В этой книжечке имелось одно стихотворение под названием «Моление о пище». <…> Это смердяковское вдохновенное стихотворение почти гениально. Вместе с тем история нашей литературы, должно быть, не знает сколько-нибудь равного цинизма, сколько-нибудь равного человеческого падения».

Примерно через год после выхода этой книги Тиняков стал нищенствовать.

И тут самое время вернуться к роману Дмитрия Быкова. Вот сцена, которую можно отнести к весне 1926 года.

«Почему-то Льговский с самого начала знал, что увидит эту гадину. Если был Петербург, был в нём и Одинокий, средоточие его гнили. Он стоял на Фонтанке, продавал стопку книжек без выходных данных, с названием, фамилией и псевдонимом в скобках. Он потолстел. В ногах у него стояла шапка для подаяния, зимняя, облезлая.

– Льговский! – закричал он. – Вы здесь! Купите у меня книгу! Последнюю! <…>

– Искусство делается содранной кожей! – кричал Одинокий. – Кто меня на порог не пускал, все сдохли. <…> Я знаете как теперь пишу? Я оседлал овцу и с жаром в манду засунул свой х…ёк, но в жопу яростным ударом с овцы баран меня совлёк.
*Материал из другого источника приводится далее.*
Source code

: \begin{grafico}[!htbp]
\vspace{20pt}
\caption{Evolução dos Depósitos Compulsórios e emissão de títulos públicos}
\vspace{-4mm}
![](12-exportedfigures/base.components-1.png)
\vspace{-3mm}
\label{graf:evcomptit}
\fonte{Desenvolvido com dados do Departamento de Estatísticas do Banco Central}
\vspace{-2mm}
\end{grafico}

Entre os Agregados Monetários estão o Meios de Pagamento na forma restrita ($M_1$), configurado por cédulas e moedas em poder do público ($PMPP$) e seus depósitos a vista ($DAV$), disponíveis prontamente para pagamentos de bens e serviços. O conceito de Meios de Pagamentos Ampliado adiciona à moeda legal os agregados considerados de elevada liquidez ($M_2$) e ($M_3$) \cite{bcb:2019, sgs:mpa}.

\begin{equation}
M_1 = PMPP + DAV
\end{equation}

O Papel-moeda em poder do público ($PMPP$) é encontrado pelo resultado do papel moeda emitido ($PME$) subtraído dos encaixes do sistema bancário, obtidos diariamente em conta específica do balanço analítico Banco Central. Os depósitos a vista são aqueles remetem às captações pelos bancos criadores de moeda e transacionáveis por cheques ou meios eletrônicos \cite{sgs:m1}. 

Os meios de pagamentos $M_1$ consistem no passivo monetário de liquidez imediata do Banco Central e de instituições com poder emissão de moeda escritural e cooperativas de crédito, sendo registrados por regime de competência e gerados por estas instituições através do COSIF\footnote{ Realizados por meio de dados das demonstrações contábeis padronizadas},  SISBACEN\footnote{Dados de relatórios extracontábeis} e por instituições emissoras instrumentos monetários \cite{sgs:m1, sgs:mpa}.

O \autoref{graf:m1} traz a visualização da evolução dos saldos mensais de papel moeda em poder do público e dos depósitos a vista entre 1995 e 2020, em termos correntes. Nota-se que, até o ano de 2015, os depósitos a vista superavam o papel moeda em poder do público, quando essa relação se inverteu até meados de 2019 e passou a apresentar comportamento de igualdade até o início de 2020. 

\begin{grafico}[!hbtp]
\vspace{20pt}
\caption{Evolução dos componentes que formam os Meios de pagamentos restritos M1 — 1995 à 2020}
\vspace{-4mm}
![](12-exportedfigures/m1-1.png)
Я пал в навоз и обосрался…

– Это здесь есть? – перебил Льговский.

– Это? Нет, я это на Измайловском иногда читаю, у меня там второе место постоянное. На углу. Уже и любители образовались, целый кружок. Слушайте, я знаю теперь, как делается искусство, то есть я всегда знал. <…> Говорили, я французского не знаю. Верно, не знаю. Я знаю универсальный язык падали! Они у меня все, все заговорили настоящим языком! Но «Я пал в навоз и обосрался» – Бодлер не сказал бы, нет. Вы околели, собаки несчастные, я же дышу и хожу! Крышки над вами забиты тяжёлые, я же на небо гляжу! Вы так можете сказать? Не можете, потому что вы тоже сволочь, с вас надо шкуру содрать, а бить меня нельзя, вы не смеете бить старика, припадочного инвалида…

<…> – Ладно, – сказал Льговский. – Вот вам, – он бросил в шапку лиловую пятирублёвку.

– Что так мало? Продался, сволочь, зажрался…<…>

Льговский пролистнул книжку: «И Ленин недвижно лежит в мавзолее, и чувствует Рыков верёвку на шее». Это можно, за это ничего не будет – что такое Рыков?»

В этом эпизоде Дмитрий Быков цитирует отрывки из трёх стихотворений Александра Тинякова. Автор абсолютно прав, в общем-то исчерпывающе показав в одной сцене его поэтический путь. «Я пал в навоз…» – из дореволюционного периода, когда Тиняков параллельно с эстетскими и декадентскими стихотворениями сочинял и нечто под Ивана Баркова; «Вы околели…» – из послереволюционного периода, когда Тиняков и написал то, что так поразило Михаила Зощенко; «И Ленин недвижно…» – из периода, когда Тиняков просил милостыню.